* **Consigne**: Recopiez le texte de lecture de « - Espace de » à « dois-je faire ? » en changeant « comédie » en « farce ».

* **Texte de lecture**:
-.-.-

- Espace de rite est espace de jeu (jeu social ou religieux, avec leurs rôles, les textes à dire, les postures, les gestes, les liturgies, etc.), lieu (topos) de représentation où se joue entre acteurs sociaux le drame de la vie, comédie ou tragédie (une « performance »). Il y a action, il y a éthique. Que dois-je faire ?
- Chaque rite à un scénario et suit des règles ; rite veut dire « institution » « On entendait par institution ces événements d’une expérience qui la dote de dimensions durables par rapport auxquelles toute une série d’autres expériences auront sens, formeront une suite pensable ou une histoire – ou encore ces événements qui déposent en moi un sens, non pas à titre de survivance et de résidu, mais comme appel à une suite, exigence d’un avenir », Merleau-Ponty). Rite est institution et rite institue.Dans la mise en scène du rite il y a objets et paroles (« Sprachsymbole und Sprachspiele »), il y a des symboles, ces éléments qui renvoient aux acteurs et aux événements au-delà du présent, qui racontent l’histoire, celle qui ne se laisse guère raconter, le passé et l’avenir, l’au-delà du temps du présent dans lequel se re-présente, c’est-à-dire se rend présent ce qui ne se laisse à peine ou pas du tout (« Dieu ») représenter : l’altérité.

-.-.-

* **Éléments fournis**:
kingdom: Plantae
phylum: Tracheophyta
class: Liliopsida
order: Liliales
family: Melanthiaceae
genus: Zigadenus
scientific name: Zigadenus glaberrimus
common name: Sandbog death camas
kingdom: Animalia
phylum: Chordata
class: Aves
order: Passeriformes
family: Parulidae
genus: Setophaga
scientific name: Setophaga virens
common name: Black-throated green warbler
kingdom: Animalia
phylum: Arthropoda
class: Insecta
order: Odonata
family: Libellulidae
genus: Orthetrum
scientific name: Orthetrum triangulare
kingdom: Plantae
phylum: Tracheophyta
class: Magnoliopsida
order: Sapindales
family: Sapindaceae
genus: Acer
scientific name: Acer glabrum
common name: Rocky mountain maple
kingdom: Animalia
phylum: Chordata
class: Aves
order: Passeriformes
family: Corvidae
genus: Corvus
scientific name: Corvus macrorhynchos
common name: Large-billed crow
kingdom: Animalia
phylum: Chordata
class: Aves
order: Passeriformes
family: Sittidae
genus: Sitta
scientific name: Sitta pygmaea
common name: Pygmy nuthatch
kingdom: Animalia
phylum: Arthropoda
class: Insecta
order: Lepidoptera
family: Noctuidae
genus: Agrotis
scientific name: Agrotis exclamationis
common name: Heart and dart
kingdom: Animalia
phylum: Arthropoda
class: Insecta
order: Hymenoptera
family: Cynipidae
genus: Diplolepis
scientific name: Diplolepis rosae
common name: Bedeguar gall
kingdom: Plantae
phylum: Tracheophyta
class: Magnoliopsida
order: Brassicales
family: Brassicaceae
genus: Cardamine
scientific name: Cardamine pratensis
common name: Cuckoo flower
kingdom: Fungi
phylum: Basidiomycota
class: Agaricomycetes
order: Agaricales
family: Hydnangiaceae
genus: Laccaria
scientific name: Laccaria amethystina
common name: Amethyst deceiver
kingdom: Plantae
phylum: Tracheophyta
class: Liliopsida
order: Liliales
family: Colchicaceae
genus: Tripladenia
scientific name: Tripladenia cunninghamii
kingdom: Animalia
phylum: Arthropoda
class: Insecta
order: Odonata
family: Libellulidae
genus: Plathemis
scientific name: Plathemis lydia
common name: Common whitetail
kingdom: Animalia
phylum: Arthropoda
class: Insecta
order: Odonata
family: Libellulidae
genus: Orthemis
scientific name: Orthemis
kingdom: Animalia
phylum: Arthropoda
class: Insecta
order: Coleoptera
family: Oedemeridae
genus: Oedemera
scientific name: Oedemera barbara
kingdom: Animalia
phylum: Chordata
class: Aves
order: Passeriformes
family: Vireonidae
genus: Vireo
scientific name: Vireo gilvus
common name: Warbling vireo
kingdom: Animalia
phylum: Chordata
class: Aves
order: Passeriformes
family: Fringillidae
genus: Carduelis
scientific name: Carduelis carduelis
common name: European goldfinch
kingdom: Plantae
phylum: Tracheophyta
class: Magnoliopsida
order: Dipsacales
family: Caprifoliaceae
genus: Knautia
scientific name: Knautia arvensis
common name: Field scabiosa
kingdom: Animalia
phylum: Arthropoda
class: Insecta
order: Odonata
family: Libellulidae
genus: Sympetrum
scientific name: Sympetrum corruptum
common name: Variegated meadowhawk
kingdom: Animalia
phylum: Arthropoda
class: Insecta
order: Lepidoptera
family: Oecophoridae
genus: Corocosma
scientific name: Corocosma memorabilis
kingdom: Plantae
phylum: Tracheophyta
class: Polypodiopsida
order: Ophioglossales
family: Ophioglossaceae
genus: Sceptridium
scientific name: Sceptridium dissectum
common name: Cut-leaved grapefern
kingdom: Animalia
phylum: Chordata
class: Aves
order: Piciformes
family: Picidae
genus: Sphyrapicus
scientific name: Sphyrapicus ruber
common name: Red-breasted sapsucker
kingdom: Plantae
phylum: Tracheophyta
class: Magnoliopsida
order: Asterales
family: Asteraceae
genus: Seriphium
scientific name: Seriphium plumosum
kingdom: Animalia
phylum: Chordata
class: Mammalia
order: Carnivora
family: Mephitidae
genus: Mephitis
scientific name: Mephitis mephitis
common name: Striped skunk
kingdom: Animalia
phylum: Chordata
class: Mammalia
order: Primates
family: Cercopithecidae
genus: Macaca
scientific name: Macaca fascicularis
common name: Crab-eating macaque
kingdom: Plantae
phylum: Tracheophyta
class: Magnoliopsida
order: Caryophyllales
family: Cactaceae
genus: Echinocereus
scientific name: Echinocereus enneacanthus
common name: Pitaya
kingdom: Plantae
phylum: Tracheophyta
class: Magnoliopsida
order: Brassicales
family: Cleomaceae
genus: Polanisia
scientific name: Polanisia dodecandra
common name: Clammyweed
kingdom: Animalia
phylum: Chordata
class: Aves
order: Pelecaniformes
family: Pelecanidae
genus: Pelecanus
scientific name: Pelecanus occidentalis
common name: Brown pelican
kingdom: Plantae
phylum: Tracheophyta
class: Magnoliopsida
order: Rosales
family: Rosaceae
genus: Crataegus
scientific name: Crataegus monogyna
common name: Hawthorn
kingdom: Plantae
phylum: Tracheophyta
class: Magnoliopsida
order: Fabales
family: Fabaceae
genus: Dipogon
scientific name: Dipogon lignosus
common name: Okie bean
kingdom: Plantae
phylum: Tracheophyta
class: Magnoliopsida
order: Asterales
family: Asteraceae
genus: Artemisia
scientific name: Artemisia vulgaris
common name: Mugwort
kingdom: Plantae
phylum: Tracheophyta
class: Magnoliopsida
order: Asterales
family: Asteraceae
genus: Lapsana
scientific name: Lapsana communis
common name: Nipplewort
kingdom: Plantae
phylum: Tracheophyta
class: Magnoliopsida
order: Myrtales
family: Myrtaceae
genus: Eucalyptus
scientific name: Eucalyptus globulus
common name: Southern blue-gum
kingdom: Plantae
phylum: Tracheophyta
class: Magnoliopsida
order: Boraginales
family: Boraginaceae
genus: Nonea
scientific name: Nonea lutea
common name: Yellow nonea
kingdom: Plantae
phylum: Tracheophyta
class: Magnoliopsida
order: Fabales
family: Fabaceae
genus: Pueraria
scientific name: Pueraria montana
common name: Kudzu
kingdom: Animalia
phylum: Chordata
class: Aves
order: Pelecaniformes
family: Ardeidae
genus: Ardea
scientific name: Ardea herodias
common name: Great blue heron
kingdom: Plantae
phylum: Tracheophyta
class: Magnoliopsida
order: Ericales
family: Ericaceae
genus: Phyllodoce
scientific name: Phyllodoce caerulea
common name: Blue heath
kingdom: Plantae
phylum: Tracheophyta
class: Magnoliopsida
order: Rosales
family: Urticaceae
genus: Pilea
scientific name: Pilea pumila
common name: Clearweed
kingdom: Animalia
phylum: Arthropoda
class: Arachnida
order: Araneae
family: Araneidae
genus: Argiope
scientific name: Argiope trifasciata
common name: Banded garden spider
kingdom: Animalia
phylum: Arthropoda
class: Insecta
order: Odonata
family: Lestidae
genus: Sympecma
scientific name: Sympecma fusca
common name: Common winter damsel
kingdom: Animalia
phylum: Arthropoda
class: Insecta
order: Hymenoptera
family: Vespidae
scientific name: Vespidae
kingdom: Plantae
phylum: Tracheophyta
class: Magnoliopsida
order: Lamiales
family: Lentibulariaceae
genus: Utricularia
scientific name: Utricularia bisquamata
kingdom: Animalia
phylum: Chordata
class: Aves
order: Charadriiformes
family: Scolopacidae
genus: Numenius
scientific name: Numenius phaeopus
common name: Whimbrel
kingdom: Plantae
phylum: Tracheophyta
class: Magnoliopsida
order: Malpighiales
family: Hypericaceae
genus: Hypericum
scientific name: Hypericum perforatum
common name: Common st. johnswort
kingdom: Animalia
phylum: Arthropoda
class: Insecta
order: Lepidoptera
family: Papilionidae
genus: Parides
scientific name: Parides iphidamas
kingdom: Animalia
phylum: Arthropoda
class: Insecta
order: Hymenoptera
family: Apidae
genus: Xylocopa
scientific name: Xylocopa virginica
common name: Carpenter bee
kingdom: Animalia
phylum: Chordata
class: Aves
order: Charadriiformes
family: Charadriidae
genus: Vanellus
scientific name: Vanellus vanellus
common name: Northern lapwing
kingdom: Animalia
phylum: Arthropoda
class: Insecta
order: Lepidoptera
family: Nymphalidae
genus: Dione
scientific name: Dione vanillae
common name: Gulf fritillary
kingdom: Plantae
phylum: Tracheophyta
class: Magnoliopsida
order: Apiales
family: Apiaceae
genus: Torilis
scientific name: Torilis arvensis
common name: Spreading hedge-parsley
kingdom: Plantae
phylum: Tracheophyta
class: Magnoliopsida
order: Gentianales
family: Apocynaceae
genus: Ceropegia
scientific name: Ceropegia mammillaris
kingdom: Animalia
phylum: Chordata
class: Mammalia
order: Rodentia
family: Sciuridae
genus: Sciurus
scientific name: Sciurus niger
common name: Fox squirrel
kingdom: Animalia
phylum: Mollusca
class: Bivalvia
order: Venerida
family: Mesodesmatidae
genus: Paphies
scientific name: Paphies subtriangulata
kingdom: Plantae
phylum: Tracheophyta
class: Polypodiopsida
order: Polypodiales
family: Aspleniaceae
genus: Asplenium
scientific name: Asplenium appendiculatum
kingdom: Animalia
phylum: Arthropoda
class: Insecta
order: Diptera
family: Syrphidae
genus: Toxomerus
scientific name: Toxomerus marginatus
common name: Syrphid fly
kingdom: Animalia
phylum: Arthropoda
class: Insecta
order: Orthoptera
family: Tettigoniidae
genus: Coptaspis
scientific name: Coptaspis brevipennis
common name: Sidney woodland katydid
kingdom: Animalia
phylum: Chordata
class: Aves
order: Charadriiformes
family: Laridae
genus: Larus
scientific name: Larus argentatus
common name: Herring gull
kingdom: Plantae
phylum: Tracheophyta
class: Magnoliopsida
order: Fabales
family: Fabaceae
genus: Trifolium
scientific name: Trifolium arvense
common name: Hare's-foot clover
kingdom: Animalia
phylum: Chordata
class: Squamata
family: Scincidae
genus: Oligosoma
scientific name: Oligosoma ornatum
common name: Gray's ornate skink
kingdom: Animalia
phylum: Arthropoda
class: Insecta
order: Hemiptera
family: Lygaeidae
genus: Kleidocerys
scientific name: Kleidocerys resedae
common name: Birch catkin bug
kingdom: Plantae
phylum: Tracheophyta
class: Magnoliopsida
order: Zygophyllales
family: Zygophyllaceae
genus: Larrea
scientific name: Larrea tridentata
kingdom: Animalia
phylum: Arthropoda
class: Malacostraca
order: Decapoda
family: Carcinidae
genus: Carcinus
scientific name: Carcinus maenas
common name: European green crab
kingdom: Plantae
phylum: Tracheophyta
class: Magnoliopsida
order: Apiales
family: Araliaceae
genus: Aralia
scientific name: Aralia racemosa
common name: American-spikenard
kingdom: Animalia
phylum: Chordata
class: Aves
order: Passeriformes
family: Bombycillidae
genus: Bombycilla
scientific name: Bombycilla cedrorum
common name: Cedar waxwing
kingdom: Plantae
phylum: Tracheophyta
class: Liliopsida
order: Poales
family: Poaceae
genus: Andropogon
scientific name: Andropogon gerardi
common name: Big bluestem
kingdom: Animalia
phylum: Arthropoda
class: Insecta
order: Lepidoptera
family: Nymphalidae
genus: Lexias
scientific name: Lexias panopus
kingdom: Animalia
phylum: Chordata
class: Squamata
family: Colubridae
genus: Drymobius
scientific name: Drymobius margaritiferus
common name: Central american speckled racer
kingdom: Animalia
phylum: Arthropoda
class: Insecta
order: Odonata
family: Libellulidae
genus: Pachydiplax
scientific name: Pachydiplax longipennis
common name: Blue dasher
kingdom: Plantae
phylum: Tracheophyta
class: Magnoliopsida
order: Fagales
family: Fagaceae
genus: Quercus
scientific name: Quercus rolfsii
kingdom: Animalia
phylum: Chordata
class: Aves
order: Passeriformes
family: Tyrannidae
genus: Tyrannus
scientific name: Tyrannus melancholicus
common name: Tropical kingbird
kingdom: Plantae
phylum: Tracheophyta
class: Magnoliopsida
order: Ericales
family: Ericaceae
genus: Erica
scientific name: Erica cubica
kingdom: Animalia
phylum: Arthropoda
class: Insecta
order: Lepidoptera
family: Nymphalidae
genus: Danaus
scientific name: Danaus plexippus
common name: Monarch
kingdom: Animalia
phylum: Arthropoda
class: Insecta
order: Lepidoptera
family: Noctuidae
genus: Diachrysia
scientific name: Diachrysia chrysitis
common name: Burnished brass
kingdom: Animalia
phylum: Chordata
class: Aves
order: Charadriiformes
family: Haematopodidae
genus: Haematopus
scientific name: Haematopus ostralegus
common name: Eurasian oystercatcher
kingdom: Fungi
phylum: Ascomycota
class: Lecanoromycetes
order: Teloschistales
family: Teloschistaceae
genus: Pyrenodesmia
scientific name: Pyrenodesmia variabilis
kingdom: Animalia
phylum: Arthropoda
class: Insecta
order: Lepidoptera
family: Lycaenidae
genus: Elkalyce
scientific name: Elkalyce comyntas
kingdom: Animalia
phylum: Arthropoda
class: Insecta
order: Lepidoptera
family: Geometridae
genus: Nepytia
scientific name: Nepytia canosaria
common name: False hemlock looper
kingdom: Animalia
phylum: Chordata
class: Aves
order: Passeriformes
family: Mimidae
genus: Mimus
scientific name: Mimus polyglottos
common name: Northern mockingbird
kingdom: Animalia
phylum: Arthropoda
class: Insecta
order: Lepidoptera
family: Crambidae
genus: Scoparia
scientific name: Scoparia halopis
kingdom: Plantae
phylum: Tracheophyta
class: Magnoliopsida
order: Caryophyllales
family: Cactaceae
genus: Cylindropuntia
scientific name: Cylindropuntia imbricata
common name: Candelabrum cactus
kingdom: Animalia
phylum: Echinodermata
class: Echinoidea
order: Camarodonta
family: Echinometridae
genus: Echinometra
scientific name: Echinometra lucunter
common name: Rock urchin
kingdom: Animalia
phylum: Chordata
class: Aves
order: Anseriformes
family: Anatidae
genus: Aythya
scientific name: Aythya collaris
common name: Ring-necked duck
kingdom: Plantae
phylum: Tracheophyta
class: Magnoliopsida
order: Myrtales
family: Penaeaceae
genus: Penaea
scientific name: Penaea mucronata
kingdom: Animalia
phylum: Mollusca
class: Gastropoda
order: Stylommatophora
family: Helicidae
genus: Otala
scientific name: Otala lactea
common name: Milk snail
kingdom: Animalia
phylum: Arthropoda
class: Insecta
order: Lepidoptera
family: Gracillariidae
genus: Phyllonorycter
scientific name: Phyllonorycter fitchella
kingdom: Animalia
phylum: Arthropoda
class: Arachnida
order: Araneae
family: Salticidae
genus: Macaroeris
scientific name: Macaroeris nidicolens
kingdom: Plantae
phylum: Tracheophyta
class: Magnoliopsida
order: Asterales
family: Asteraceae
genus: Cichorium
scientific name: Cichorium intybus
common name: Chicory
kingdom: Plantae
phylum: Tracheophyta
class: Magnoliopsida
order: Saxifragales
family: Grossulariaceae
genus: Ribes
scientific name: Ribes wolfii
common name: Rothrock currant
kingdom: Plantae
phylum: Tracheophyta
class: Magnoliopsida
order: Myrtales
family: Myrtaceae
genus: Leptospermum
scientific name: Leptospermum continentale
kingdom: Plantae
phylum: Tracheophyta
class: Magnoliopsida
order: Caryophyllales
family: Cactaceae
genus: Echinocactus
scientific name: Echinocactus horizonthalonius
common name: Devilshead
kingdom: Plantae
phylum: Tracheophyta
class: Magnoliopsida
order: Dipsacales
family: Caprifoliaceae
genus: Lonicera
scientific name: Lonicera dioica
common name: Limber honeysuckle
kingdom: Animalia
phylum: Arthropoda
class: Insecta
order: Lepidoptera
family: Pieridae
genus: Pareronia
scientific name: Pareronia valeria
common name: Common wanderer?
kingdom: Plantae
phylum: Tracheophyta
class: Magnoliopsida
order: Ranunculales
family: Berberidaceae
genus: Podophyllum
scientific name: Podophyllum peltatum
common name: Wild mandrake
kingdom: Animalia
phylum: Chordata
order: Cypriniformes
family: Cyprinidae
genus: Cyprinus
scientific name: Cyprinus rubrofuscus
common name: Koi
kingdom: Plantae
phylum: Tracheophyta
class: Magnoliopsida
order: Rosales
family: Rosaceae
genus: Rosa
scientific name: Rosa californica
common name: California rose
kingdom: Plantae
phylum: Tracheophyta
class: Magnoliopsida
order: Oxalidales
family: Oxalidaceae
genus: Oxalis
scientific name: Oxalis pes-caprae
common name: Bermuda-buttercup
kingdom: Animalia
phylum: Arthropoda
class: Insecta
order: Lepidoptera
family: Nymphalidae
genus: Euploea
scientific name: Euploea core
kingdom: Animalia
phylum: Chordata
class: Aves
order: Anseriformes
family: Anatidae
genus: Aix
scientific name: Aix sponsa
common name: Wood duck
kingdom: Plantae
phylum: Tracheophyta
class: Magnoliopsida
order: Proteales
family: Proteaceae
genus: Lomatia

-.-.-

* **Production attendue**:
- Espace de rite est espace de jeu (jeu social ou religieux, avec leurs rôles, les textes à dire, les postures, les gestes, les liturgies, etc.), lieu (topos) de représentation où se joue entre acteurs sociaux le drame de la vie, farce ou tragédie (une « performance »). Il y a action, il y a éthique. Que dois-je faire ?